Hive
Cache effectiveness trend monitoring
GitHub issue · Open
Why is this needed?
@freak4pc & @natanrolnik reported that it’d be useful to have a way to monitor trends in cache effectiveness. That way, if they notice something has had a negative impact, they could trace it back to figure out what might have introduced a regression.
@freak4pc’s comment:
Our thought would be to understand if the hit rate drops under a certain amount from latest X build average (for example if last 30 builds on branch Y were at 80% and we drop to 50%, we know some configuration change is most likely responsible). We’re also going to try monitoring build time as that’s also a big indicator
We already have graphs for monitoring cache hit rate – is this for the Slack alerts?

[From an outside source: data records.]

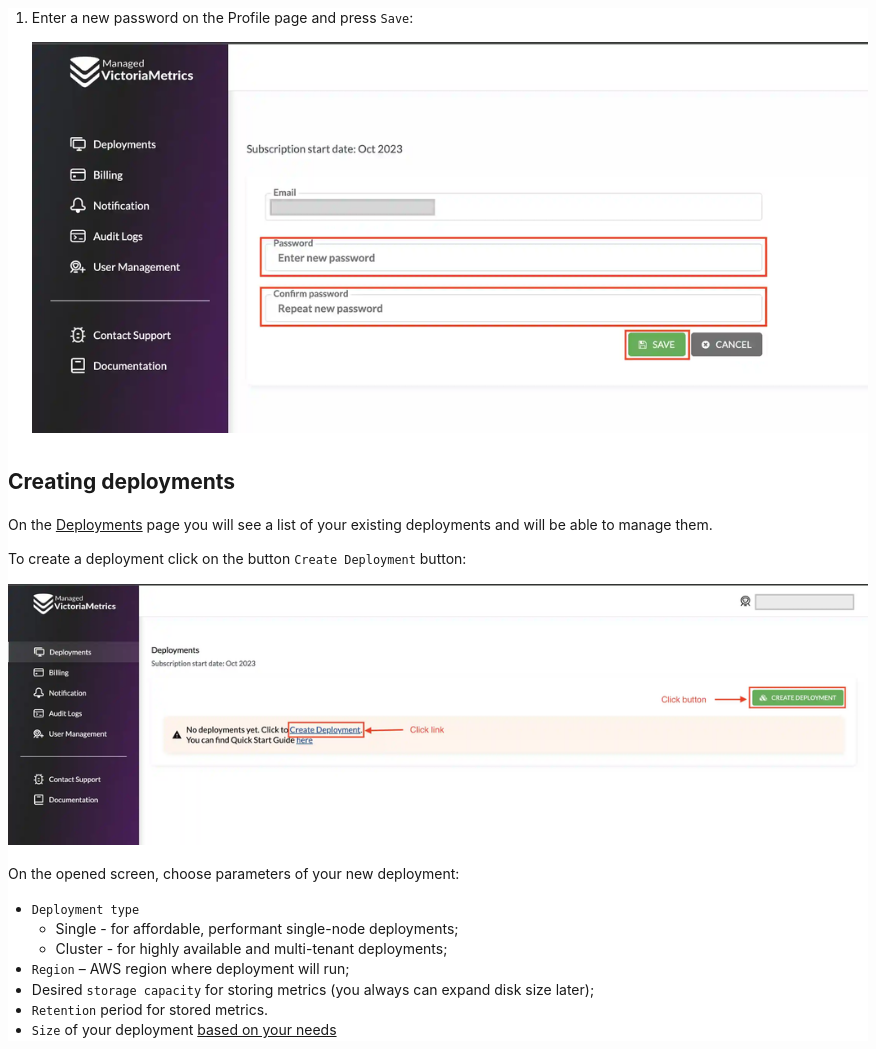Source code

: 
1. Enter a new password on the Profile page and press `Save`:
   
     <img src="quick_start_restore_password_profile_fields.webp" >
   

## Creating deployments

On the [Deployments](https://cloud.victoriametrics.com/deployments?utm_source=website&utm_campaign=docs_quickstart) page you 
will see a list of your existing deployments and will be able to manage them. 

To create a deployment click on the button `Create Deployment` button:


  <img src="create_deployment_start.webp" >


On the opened screen, choose parameters of your new deployment:

* `Deployment type` 
  * Single - for affordable, performant single-node deployments;
  * Cluster - for highly available and multi-tenant deployments;
* `Region` – AWS region where deployment will run;
* Desired `storage capacity` for storing metrics (you always can expand disk size later);
* `Retention` period for stored metrics.
* `Size` of your deployment [based on your needs](https://docs.victoriametrics.com/guides/understand-your-setup-size.html)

Not the absolute values, but trend detection. For example, alerting when the effectiveness p95 drops (or spikes) compared to the previous period. Think “your cache hit rate degraded by 15% this week” rather than “your cache hit rate is 73%.”
The idea behind the issue was to first obtain those and surface in the dashboard
Got it, totally agree. It reminds of the home view in the Shopify dashboard that would show you alerts/info that you should be aware of and secondly the most useful analytics. @asmitbm it would be great if you could put up some design for this.
And yes, we can build on top of this feature for Slack alerts (or we can start with Slack alerts first, doesn’t matter too much). The data is already there, so we only need a way to surface the new change in the trend in the dashboard (or via Slack/other external tools)